• _MATERIAL FOR THIS TASK_
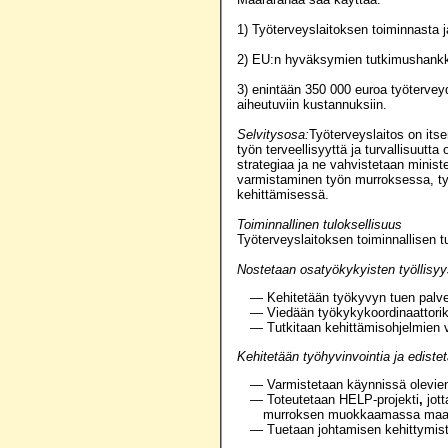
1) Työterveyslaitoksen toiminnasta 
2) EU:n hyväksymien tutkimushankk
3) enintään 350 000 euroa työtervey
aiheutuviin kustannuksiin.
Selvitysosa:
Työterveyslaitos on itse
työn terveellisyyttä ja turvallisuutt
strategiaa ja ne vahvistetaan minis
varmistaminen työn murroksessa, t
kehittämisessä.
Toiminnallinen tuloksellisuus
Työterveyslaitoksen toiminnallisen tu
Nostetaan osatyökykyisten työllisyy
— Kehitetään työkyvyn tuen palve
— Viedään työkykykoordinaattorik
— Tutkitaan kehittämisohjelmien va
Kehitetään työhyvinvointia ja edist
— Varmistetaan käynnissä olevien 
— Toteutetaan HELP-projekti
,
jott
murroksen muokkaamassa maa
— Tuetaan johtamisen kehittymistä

...

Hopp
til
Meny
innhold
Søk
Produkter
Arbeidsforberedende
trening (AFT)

* * *

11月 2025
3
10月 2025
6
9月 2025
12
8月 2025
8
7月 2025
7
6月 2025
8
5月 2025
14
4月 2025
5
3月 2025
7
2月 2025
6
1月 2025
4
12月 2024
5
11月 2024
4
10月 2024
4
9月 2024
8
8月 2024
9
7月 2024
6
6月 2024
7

• _YOUR GOAL_
Output the material above exactly, but only from the line that carries "kehittämisessä." through the line that carries "Tuetaan johtamisen kehittymistä".

• _RESPONSE TO THE EXERCISE_
kehittämisessä.
Toiminnallinen tuloksellisuus
Työterveyslaitoksen toiminnallisen tu
Nostetaan osatyökykyisten työllisyy
— Kehitetään työkyvyn tuen palve
— Viedään työkykykoordinaattorik
— Tutkitaan kehittämisohjelmien va
Kehitetään työhyvinvointia ja edist
— Varmistetaan käynnissä olevien 
— Toteutetaan HELP-projekti
,
jott
murroksen muokkaamassa maa
— Tuetaan johtamisen kehittymistä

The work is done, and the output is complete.